Driving the Rolls-Royce Dawn takes me on a trip down memory lane, and on the path to redemption.
DEAR UNCLE, Remember the set of keys you spent hours looking for? It was a quarter of a century ago so you probably don’t remember what I’m talking about, but I think the time is ripe to confess. You didn’t misplace that set but it was I who transferred that key to a different place. A safer place. I couldn’t bear the thought of not ever seeing that car in our garage again and I just had to have a physical memory of it. Something beyond the family photos and the trunk full of trophies we had won with it.
Hell, even I had forgotten about that key until today. Today those memories have all come rushing back. There was something strangely familiar about the shape of the Dawn’s Parthenon grille with the Spirit of Ecstasy adorning its crest that took me back to that day; reminded me of my guilt. Watching the sun rise over this disused industrial compound, lighting up the flanks of this gleaming new Rolls Royce, my mind jogged back to those Sunday mornings we would spend cleaning Dadu’s Phantom. How I would sit on those enormous running boards munching a sandwich, as we kids weren’t allowed to eat inside the car.

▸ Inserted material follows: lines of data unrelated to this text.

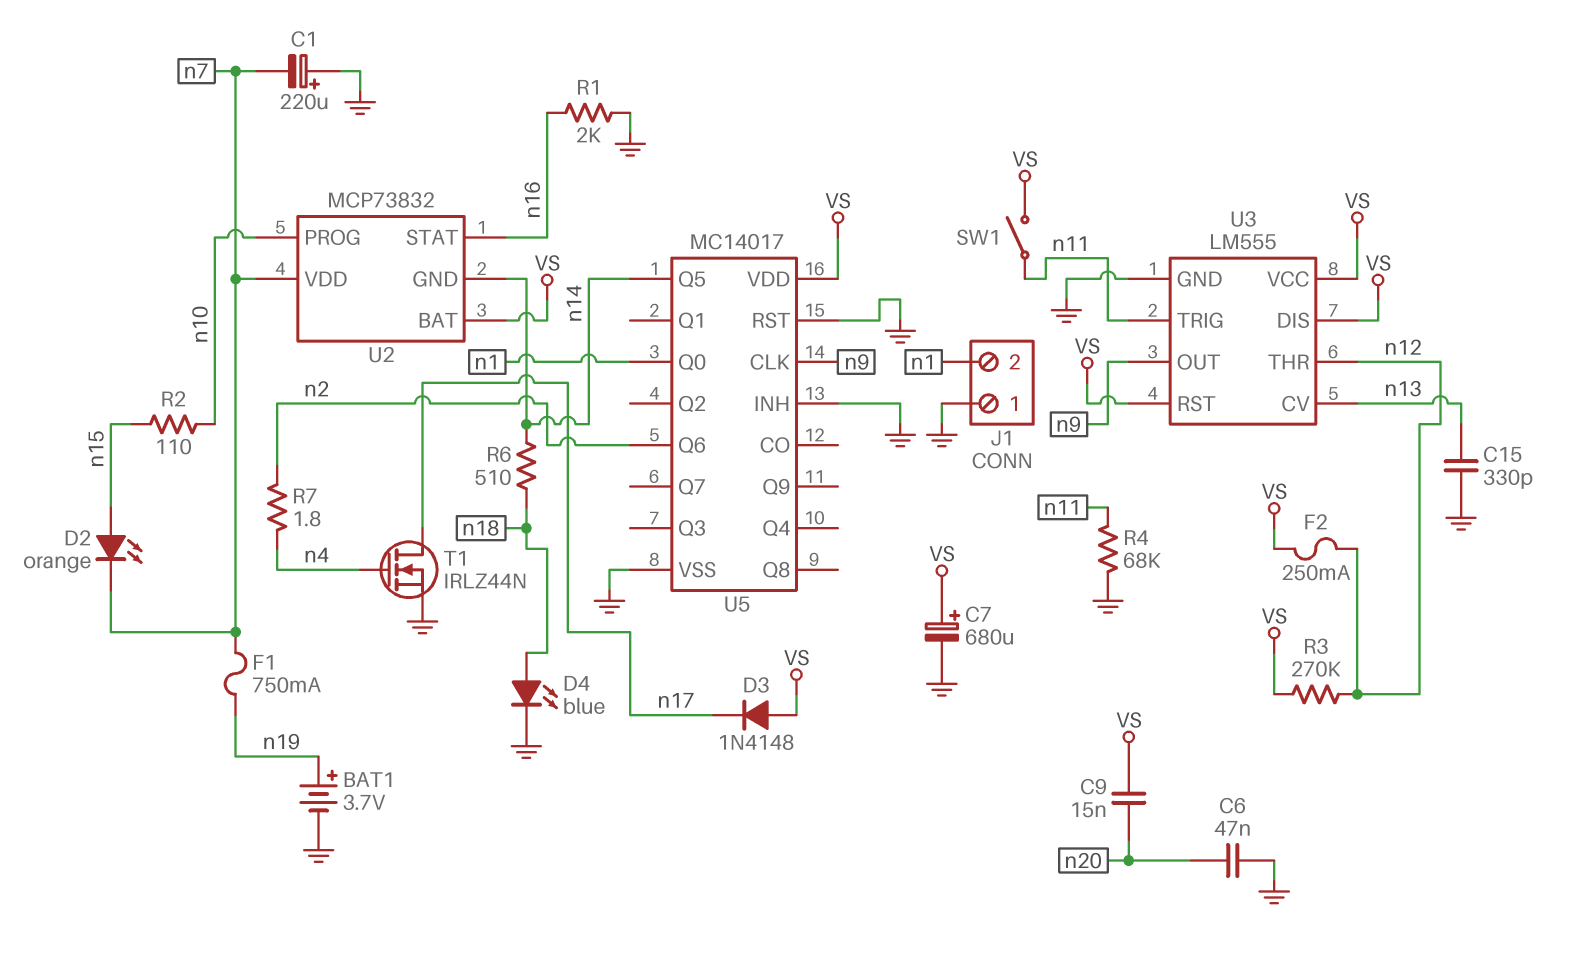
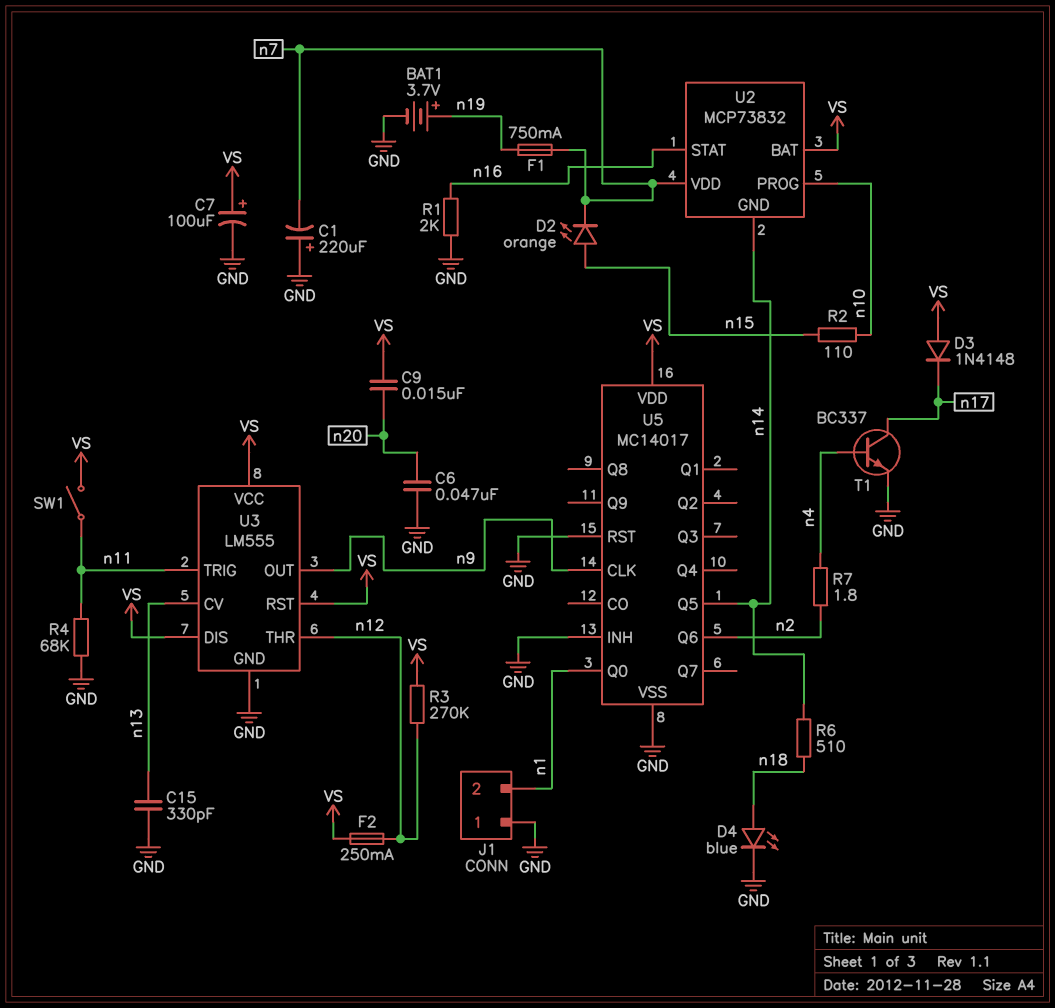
C7: 680uF (plus VS, minus GND) -> 100uF (plus VS, minus GND)
T1: NMOS IRLZ44N (G n4, D n17, S GND) -> NPN BC337 (B n4, C n17, E GND)

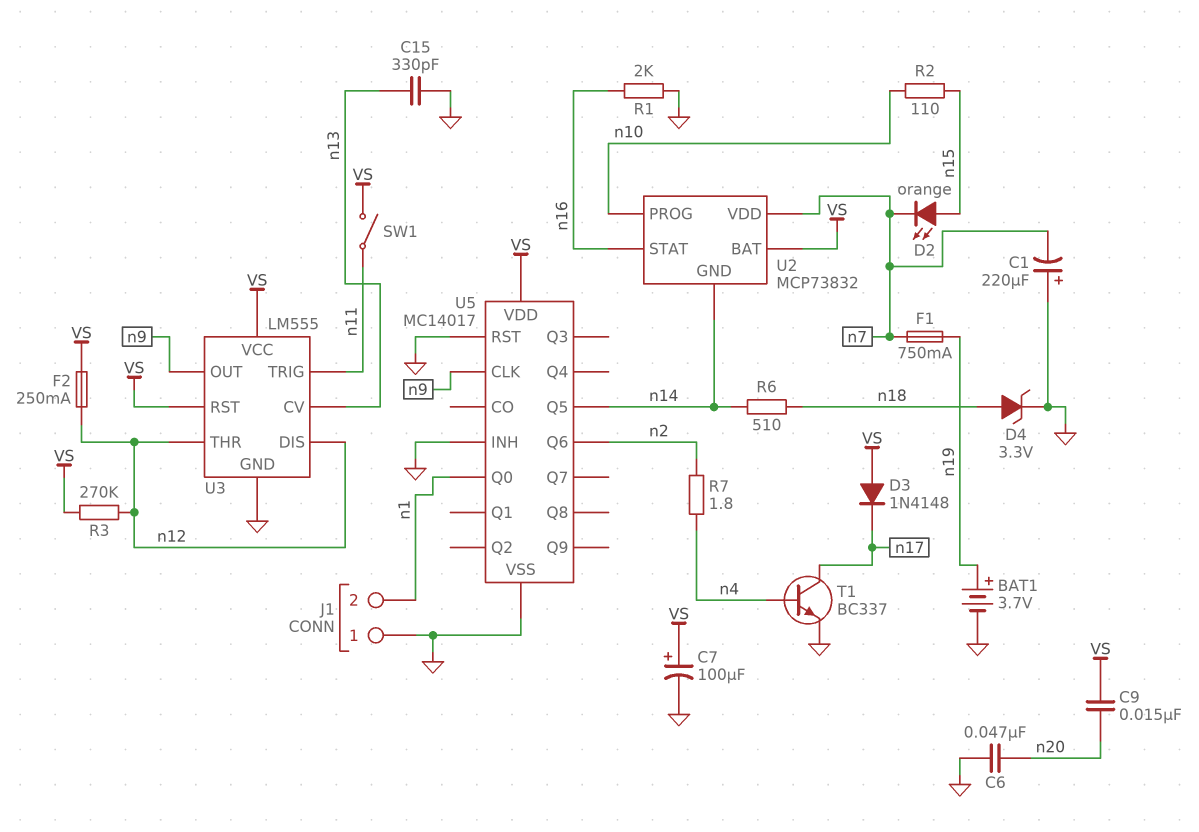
D4: LED blue (A n18, K GND) -> zener 3.3V (A n18, K GND)
R4: 68k (GND, n11) -> none
U3 pin DIS: VS -> n12

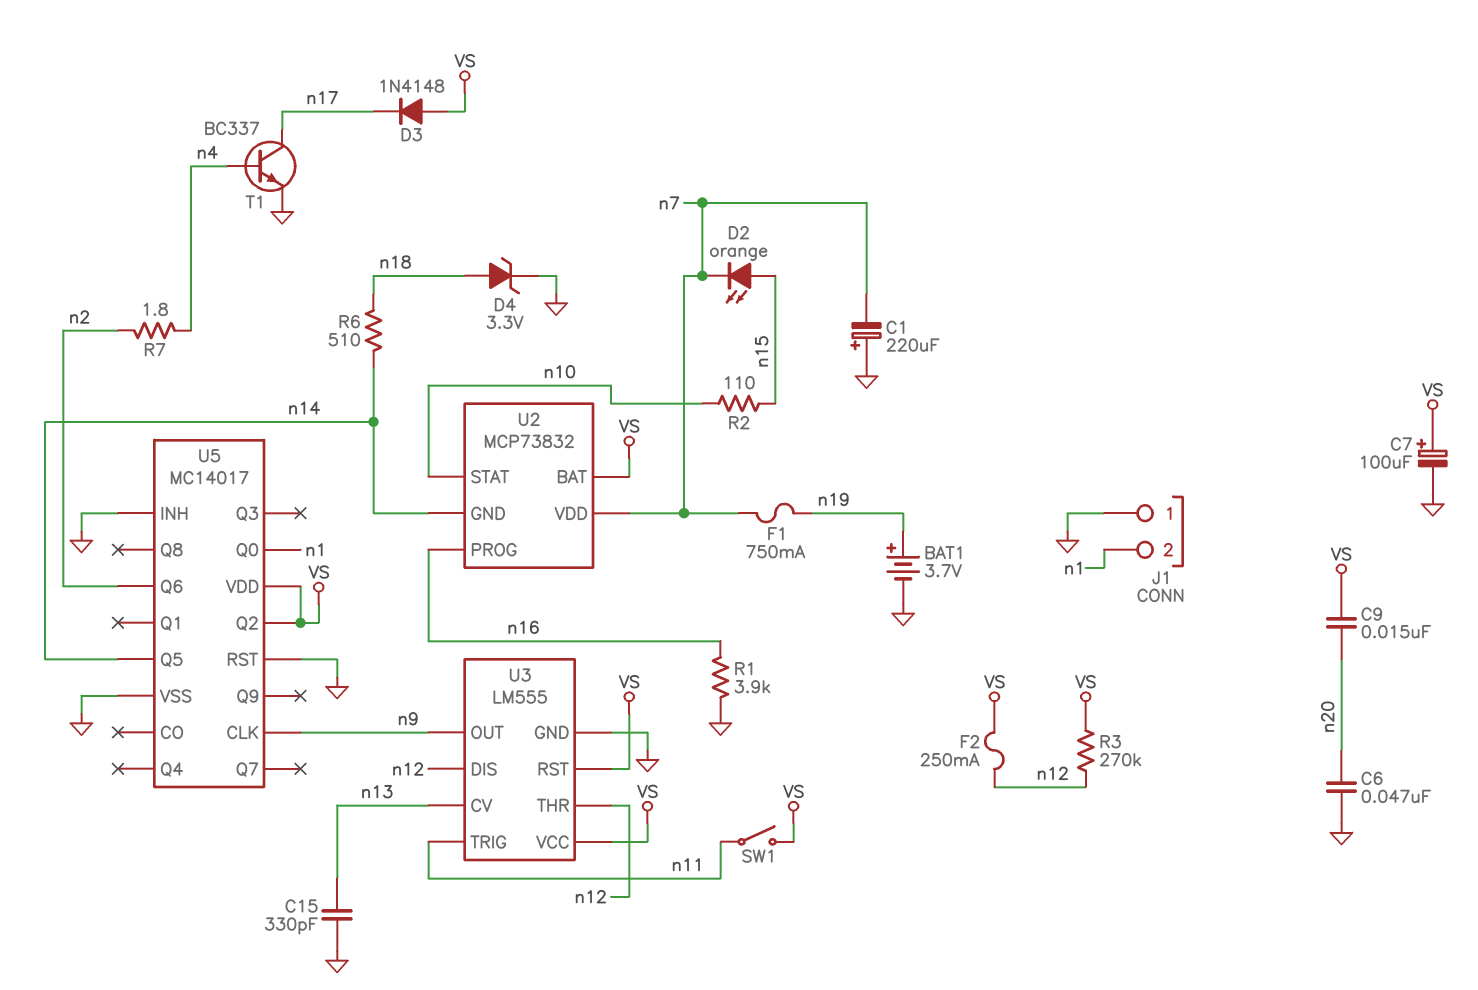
R1: 2k (GND, n16) -> 3.9k (GND, n16)
U2 pin PROG: n10 -> n16
U2 pin STAT: n16 -> n10
U5 pin Q2: none -> VS

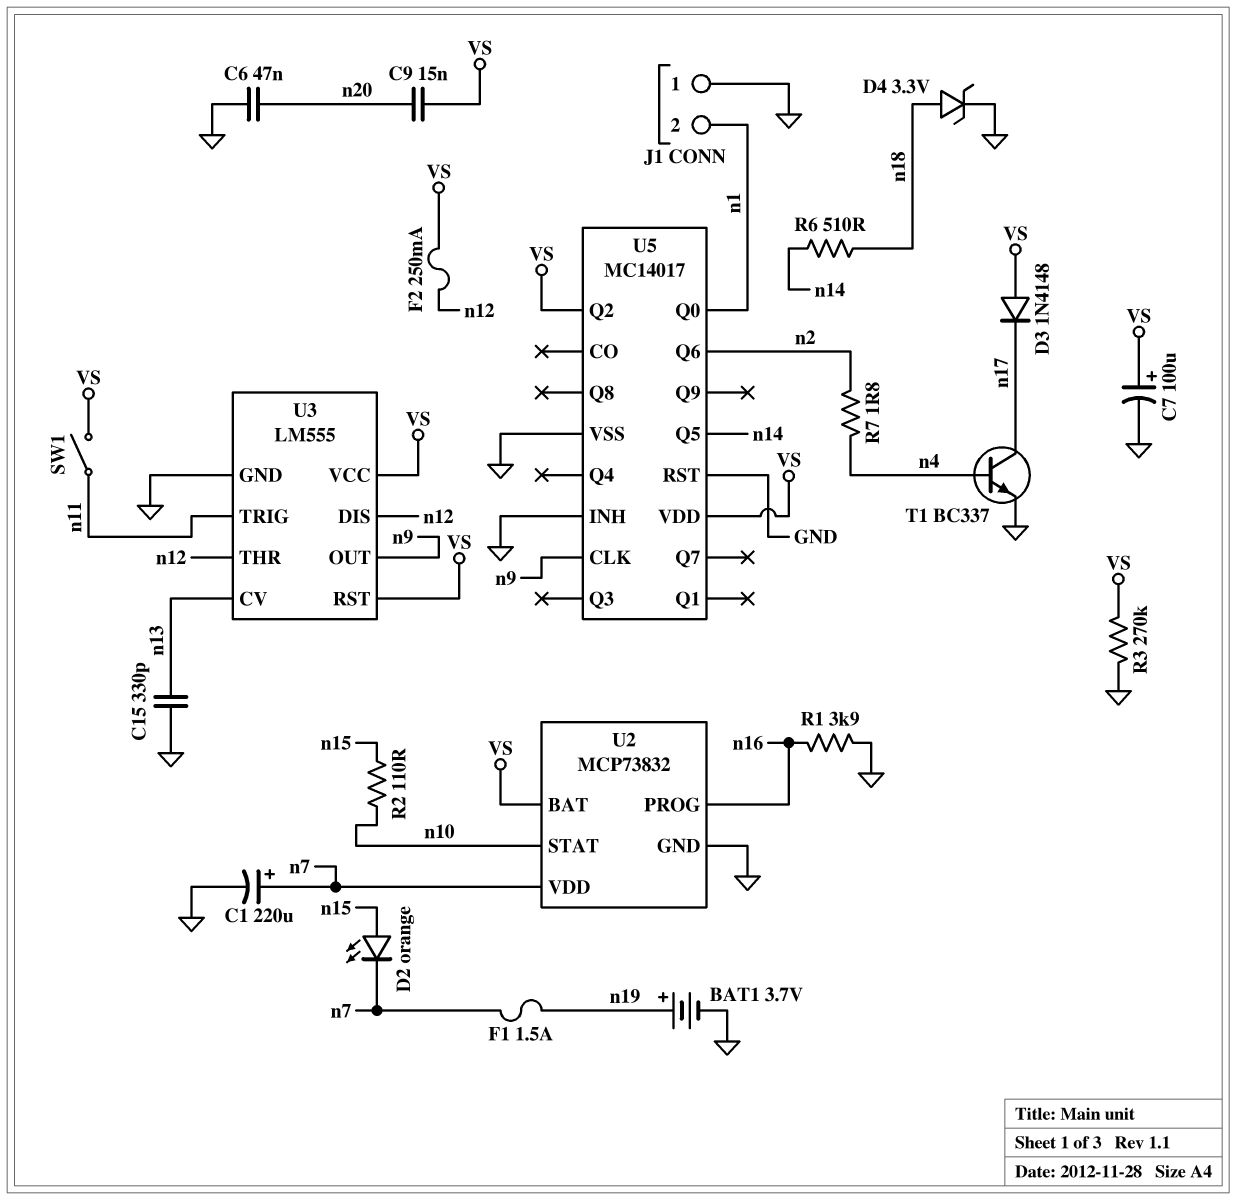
C1: 220uF (plus GND, minus n7) -> 220uF (plus n7, minus GND)
F1: 750mA (n7, n19) -> 1.5A (n7, n19)
R3: 270k (VS, n12) -> 270k (GND, VS)
U2 pin GND: n14 -> GND

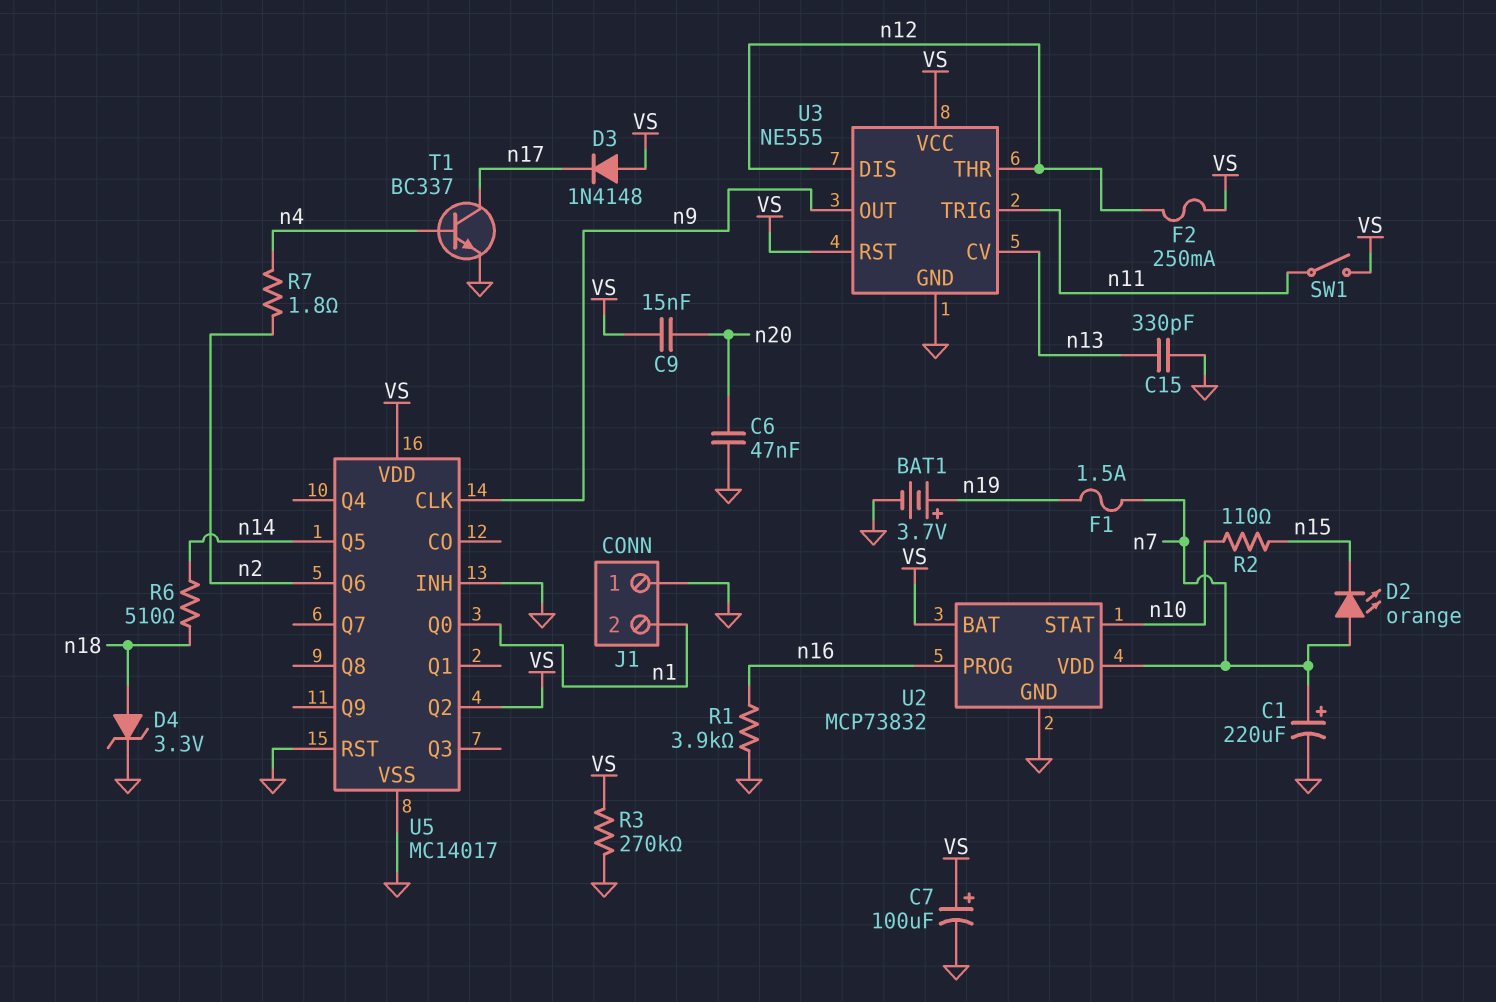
D2: LED orange (A n15, K n7) -> LED orange (A n7, K n15)
U3: LM555 -> NE555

Life has come a full circle. For years I imagined what it would be like to drive Dadu’s Rolls, knowing full well that dream would remain but a dream. Except this is no dream. This is not a 1936 Phantom II, but this is a Rolls-Royce neverthless. And just like our Rolls was at the cutting edge of automotive technology when it was introduced to Kolkata’s streets, so too this Dawn is the pinnacle of… well… I'm at a loss to explain what a two-door four-seat convertible represents except for decadence on an unimaginable scale. But the excitement I’m feeling, that fluttering of the heart is exactly what I used to get every time I climbed into the seat of our car and drove out in to my world of make-believe.